Perth is in danger of missing out on a $1.85 billion property development and international trade platform as its billionaire backer sweats on a green light from the McGowan government.
The developer behind the World Trade Centre Perth proposal is investing its capital in other offshore locations as it’s kept waiting on a decision over a two-year-old bid to buy a plot of state-owned land in the city’s central business district.
World Trade Centre Holdings Cyprus, an international development platform controlled by Jordanian businessman Ghazi Abu Nahl, lodged an unsolicited bid to purchase a 1.9-hectare plot of land near Perth train station in February 2016.
Buying the state-owned land and combining it with the old Megamart site at 30 Beaufort Street, which Mr Nahl acquired for $50 million, would allow for the development of a 3-hectare World Trade Centre complex.
Designed in Perth by global architecture firm Woods Bagot, the proposal comprised a 75-storey tower alongside a 35-storey building, containing offices, residential and short-stay apartments, a hotel and convention facilities, all designed to stimulate substantial cross-border trade and investment, supported by a network of 330 centres in 91 countries.
In January last year, the Barnett government announced the proposal had progressed to the second stage of the state government’s unsolicited bids process, which allows a proponent to provide specific details to facilitate the Department for Lands’ decision on whether to approve the transaction.
But progress has halted since a change of government in March last year, with Planning Minister Rita Saffioti telling Australia China Business Review cabinet had decided not to proceed to the second stage of the process.
“The decision was made on the basis that the state government is not in a position to fully consider a development at the site due to planning for our key transport policy, METRONET,” Ms Saffioti said.
Australia China Business Review understands the section of METRONET most affected the proposal is the long-awaited Morley-Ellenbrook train line, but the land may also be used for other rail extensions.
Tenders for concept planning of the Morley-Ellenbrook line closed in December but no firm date for the naming of a preferred proponent was announced.
A spokesperson for Ms Saffioti confirmed the Morley-Ellenbrook line remained on track for a construction start next year.
However, World Trade Centre Perth business development manager Neil Kidd told Australia China Business Review communication with the McGowan government had been one-sided, and a January deadline for an update on the bid had come and gone.

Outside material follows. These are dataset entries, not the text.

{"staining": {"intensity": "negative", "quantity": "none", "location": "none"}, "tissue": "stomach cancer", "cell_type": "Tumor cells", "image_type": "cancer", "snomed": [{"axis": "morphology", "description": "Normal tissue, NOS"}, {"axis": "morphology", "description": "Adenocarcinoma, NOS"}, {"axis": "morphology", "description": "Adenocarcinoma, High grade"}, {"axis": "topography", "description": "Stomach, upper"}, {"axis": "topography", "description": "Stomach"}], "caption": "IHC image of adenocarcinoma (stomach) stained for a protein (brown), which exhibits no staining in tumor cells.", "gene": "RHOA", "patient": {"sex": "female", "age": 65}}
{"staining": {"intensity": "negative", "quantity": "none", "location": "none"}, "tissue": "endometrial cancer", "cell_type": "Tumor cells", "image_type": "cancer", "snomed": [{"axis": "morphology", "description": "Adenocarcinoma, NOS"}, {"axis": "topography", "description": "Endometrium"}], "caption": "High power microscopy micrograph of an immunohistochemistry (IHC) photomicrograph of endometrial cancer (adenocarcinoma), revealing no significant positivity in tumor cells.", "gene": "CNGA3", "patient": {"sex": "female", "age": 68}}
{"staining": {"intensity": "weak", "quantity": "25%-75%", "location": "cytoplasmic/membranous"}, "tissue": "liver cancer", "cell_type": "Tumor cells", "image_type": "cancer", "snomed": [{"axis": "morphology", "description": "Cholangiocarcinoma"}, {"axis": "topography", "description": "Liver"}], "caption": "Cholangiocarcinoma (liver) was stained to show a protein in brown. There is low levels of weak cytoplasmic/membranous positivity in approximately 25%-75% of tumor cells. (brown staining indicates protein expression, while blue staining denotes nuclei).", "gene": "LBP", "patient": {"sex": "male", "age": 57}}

Mr Kidd said World Trade Centre Holdings Cyprus controlled 20 licences to create similar developments throughout Africa, the Middle East and China, with a lack of progress in Perth likely to lead the company to deploy its capital elsewhere.
Since September last year, Mr Kidd said World Trade Centre Holdings had made significant progress on a similar project in Fuzhou, Fujian Province, with the first sod turned within five months of submitting the proposal to planning authorities.
“Why focus on Perth if Perth doesn’t want it – that’s the reality of the situation,” Mr Kidd said.
“These things don’t require capital from government, but they require a government to want these things to work and to assist in making them work.”
Mr Kidd said World Trade Centre Holdings was aware the site was constrained by METRONET, but the developer was quite comfortable with the reality that it would have to tailor its design to suit.
However, Mr Kidd said what was not well-understood was that the development was much more than just another high-rise commercial proposal, and many had been distracted by the project’s immense scale, with a 75-storey tower that would become the tallest building in Perth.
Economic modelling submitted to the state government as part of the bid process showed World Trade Centre Perth would contribute around $3 billion to the WA economy during construction, create around 3,000 jobs and result in more than $100 million of recurrent income each year, Mr Kidd said.
“Nobody has engaged in the process with us to understand what it is,” he said.
“The last government finally understood that it’s not a property play, but the reality is, everyone wants to talk about the shoebox, but nobody wants to talk about the shoe.
“Anybody can design a building, anyone can build a building, these things can operate within pre-existing buildings, but it’s what it brings to the table, and the fact that it brings a linkage to WA business to all of the businesses in 330 locations in 91 countries.”
Mr Kidd said the establishment of a World Trade Centre in Perth would also result in substantially closer links with Chinese business, with 46 licences held in China, the most of any country in the world.
By comparison, there are 40 licences to operate World Trade Centre platforms in the United States, the next leading country.
“The Chinese get it, China has embraced it as its business-to-business platform, but we don’t seem to want to get it,” Mr Kidd said.
“Firstly, the government has to show that it actually wants to start something.
“So far, that hasn’t happened – that’s the reality of where we sit today.
“But I’m still hopeful that at some point, somebody in government is going to say ‘hey this is capable of delivering incredibly good things to Western Australia’.”